Most people do not even know she suffers with bipolar. We tell only a few close friends. I think that even our own children don’t fully understand it, nor how it afflicts their brother and sister. Most people don’t understand it, and in fact most are at a total loss how to be encouraging or supportive. My wife was in a women’s group at church until one day they got on a tangent talking about women with bipolar and how crazy and unreliable they are. She sat there in silence, listening to all their ignorant judgment. She never went back.
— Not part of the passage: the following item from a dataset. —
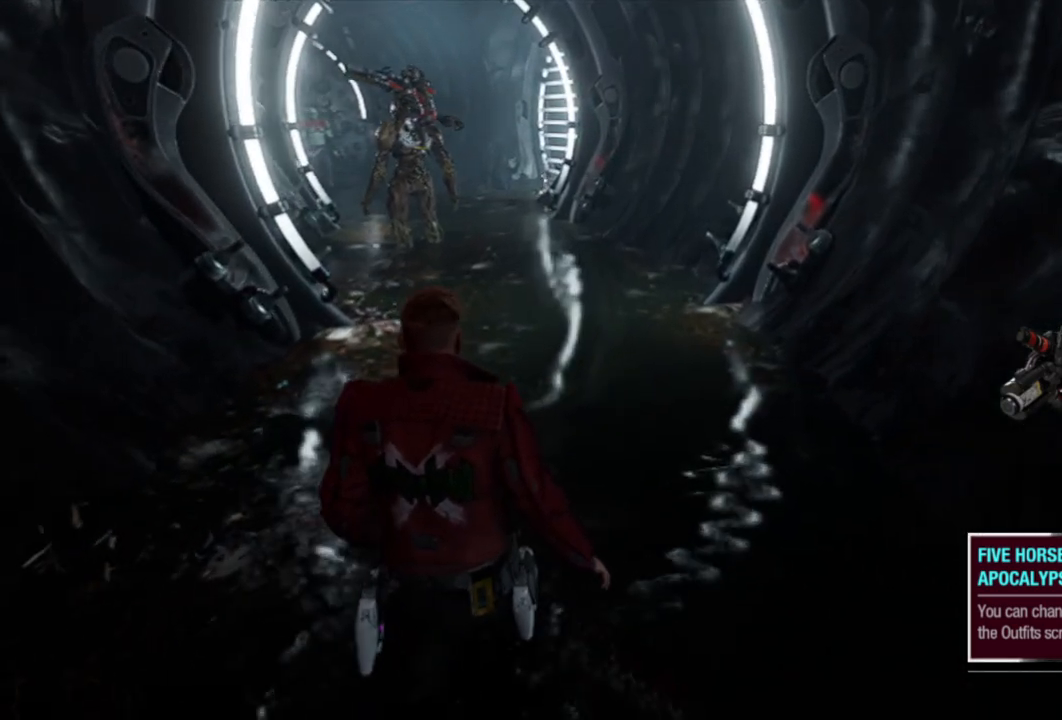
{"buttons": [], "left_stick": "up", "right_stick": "center", "events": []}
People with bipolar and mental diseases used to be kept in an institution, locked in a back bedroom, or otherwise ostracized from “normal” society. Today, with medications, most try to be a functional part of family and society. How will we engage them? With blame or impatience? Avoidance or disgust? Or are we willing to learn how to love and encourage those who are depressed and addicted, who have been given a lot in life, not of their own choosing, a disease which is extremely overbearing and debilitating? God loves each one, dearly, and we should, too.

Motivated by Love


“My father surprised me. I did the worst thing imaginable, and I expected the worst punishment my Father could think of. But, instead, he forgave me. And he said, genuinely, and lovingly, don’t let it happen again.”

We were discussing the concept from Titus 2:10, that “The grace of God teaches us to say “no” to ungodliness and worldly passions, and to live self-controlled, upright, and godly lives.” Someone asked the question, how does grace motivate us to say “No” to temptations? It seems that rules, commands, and legalistic expectations would be far more effective in persuading us to be obedient, compliant, and to stay out of trouble. Fear of punishment is a far greater motivator than grace, it would seem.

But our storyteller in the group that night went on to tell us how that exchange with his father affected him some fifty years earlier in his life, when he was about twelve years old. He said that he was so moved by his Father’s love and forgiveness that he never did that horrible misdeed again. Never. Furthermore, he never even considered doing anything like it.

Wow! That was a perfect illustration of the power of love. Not only human love, but the love of our Father above.

When I first came to understand grace, after being a Christian for thirty years, it transformed my life. I was able to live free from shame and enjoy my relationship with Jesus as never before. I began to contemplate, though, what is the motivation to overcome sin’s hold in my life if I live in grace? It took some time to get it dialed in, and it was probably in the rearview mirror that I realized I had discovered it. Fear of punishment had never worked. I could confess and bargain with God a hundred times and I would always fall again, swept away by the power of Sin, trusting my own willpower to conquer it so I could make God proud of me.  But as I let God’s love and grace permeate my heart and mind it became the dominant motivator as I lived in intimate fellowship with Jesus. I let go of fear of punishment, and let go of trying really, really hard not to fail, so that He could be proud of me. I rested in His incredible love and it began to transform me, giving me hope, power, purpose, and new direction. But most of all, I found myself relating to God in love -- reciprocating love. “We love because He first loved us….There is no fear in love. But perfect love drives out fear, because fear has to do with punishment.” (I Jn 4:18,19)

My life testimony now, in six words is this: “Tried so hard. Failed. Then grace."

God’s grace incorporates three main ingredients – love, forgiveness, and transformation. And the greatest of these may be love. His love motivates us to say no to ungodliness and live self-controlled lives. Thank you God for your great, great love.